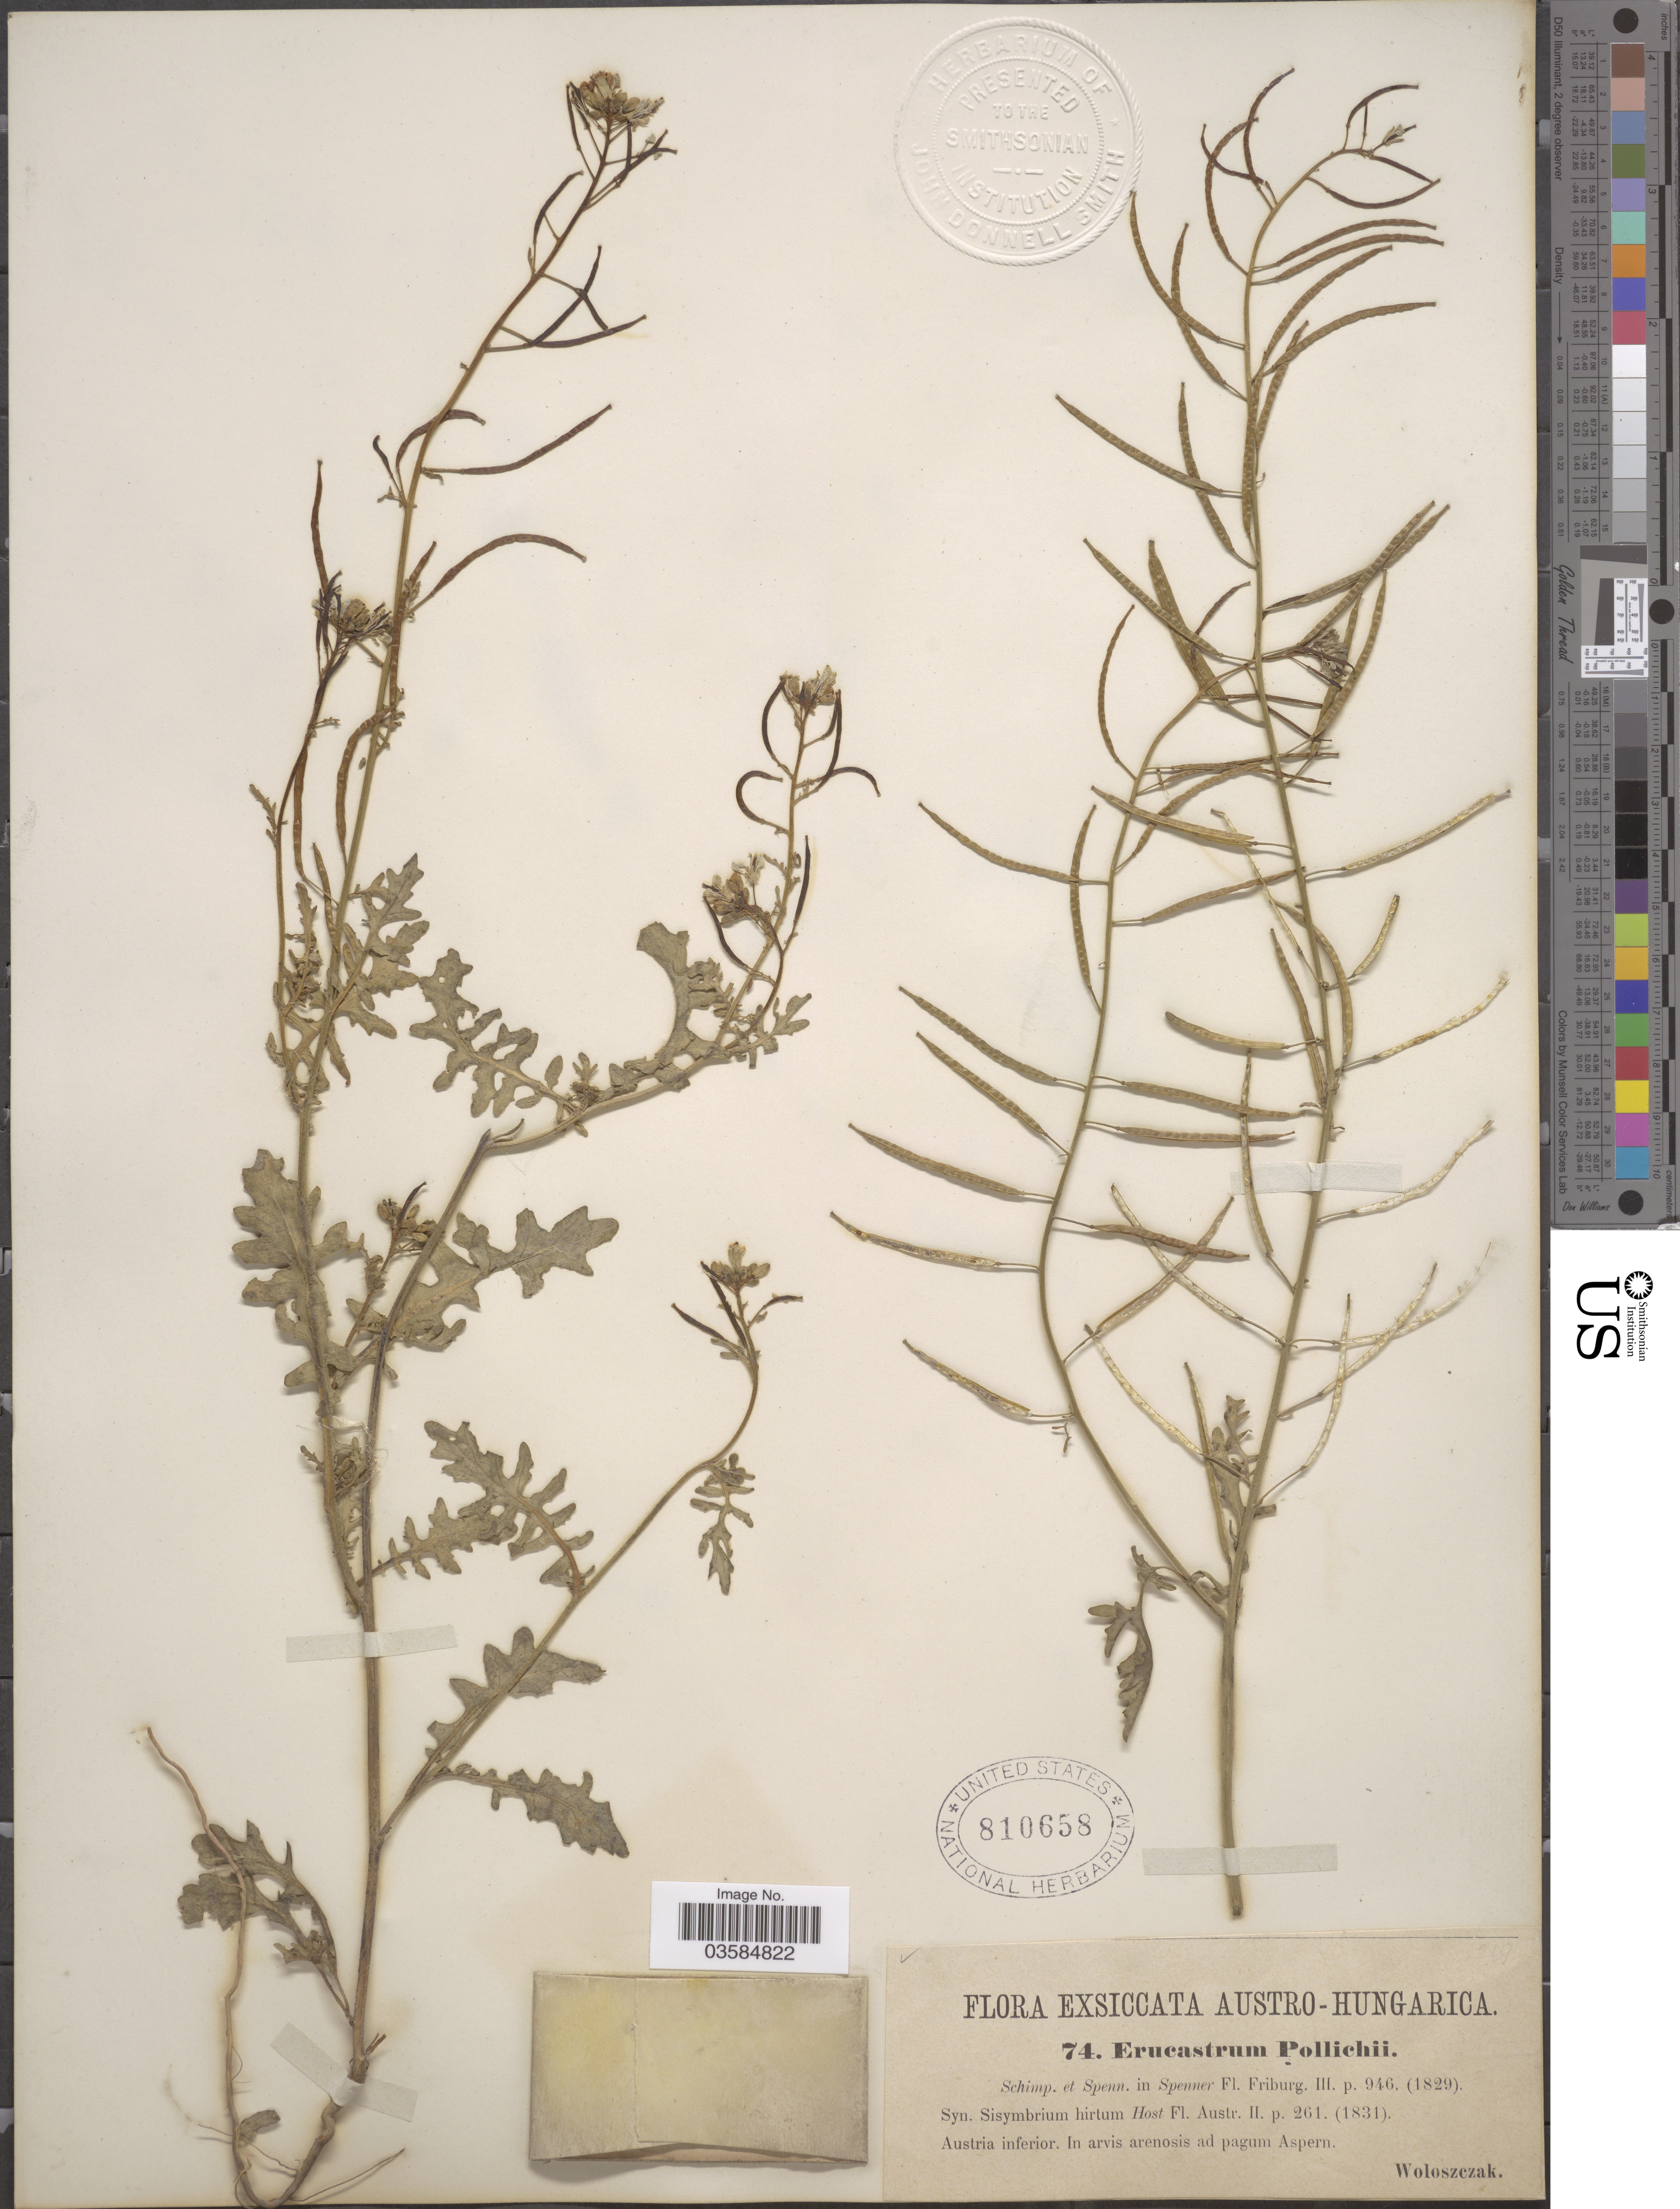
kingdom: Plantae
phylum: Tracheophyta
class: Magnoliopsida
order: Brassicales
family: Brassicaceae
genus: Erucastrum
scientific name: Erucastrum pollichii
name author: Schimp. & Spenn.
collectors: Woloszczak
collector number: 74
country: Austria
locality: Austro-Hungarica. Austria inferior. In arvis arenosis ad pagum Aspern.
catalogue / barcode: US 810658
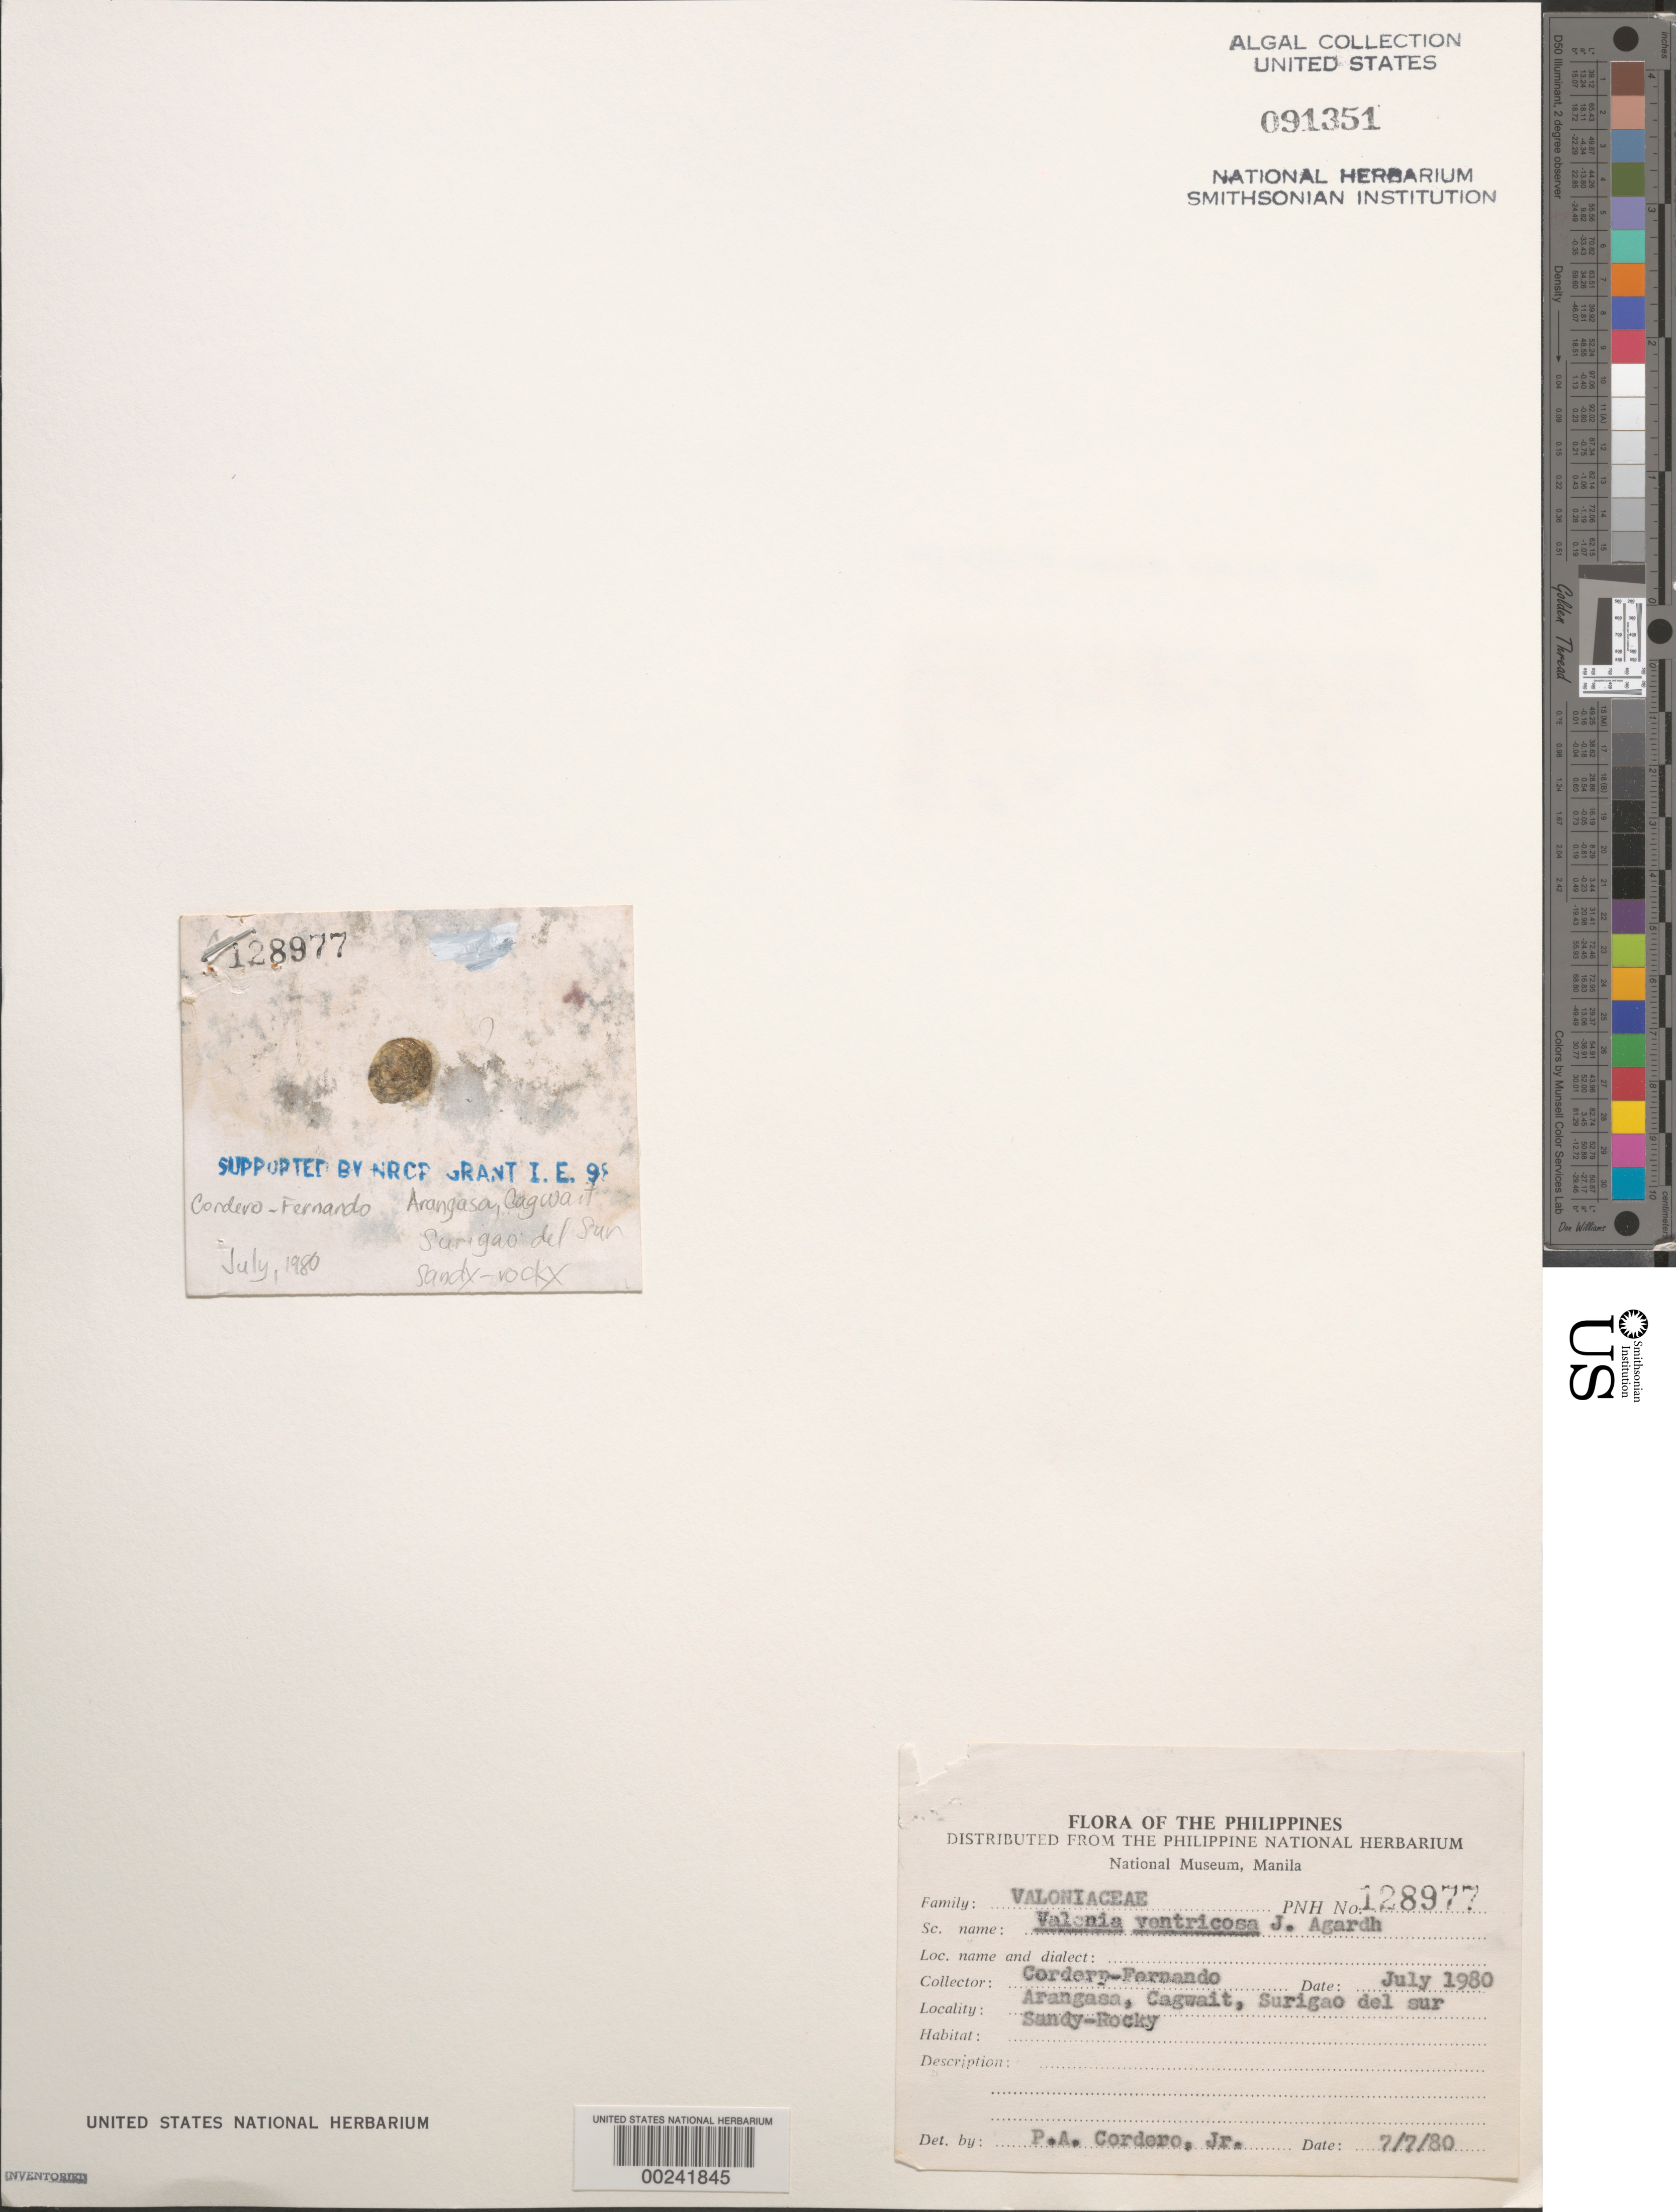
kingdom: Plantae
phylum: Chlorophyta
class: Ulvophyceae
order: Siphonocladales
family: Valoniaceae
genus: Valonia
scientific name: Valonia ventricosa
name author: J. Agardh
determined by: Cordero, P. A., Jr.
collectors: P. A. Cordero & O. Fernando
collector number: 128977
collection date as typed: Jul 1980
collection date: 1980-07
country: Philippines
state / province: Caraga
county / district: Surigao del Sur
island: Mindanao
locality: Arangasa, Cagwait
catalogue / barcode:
##########
Task brief -
Render every line of both entries above as one continuous numbered list, leaving out blank lines and the picture markers.

Output for this task -
1. kingdom: Plantae
2. phylum: Tracheophyta
3. class: Magnoliopsida
4. order: Brassicales
5. family: Brassicaceae
6. genus: Erucastrum
7. scientific name: Erucastrum pollichii
8. name author: Schimp. & Spenn.
9. collectors: Woloszczak
10. collector number: 74
11. country: Austria
12. locality: Austro-Hungarica. Austria inferior. In arvis arenosis ad pagum Aspern.
13. catalogue / barcode: US 810658
14. kingdom: Plantae
15. phylum: Chlorophyta
16. class: Ulvophyceae
17. order: Siphonocladales
18. family: Valoniaceae
19. genus: Valonia
20. scientific name: Valonia ventricosa
21. name author: J. Agardh
22. determined by: Cordero, P. A., Jr.
23. collectors: P. A. Cordero & O. Fernando
24. collector number: 128977
25. collection date as typed: Jul 1980
26. collection date: 1980-07
27. country: Philippines
28. state / province: Caraga
29. county / district: Surigao del Sur
30. island: Mindanao
31. locality: Arangasa, Cagwait
32. catalogue / barcode:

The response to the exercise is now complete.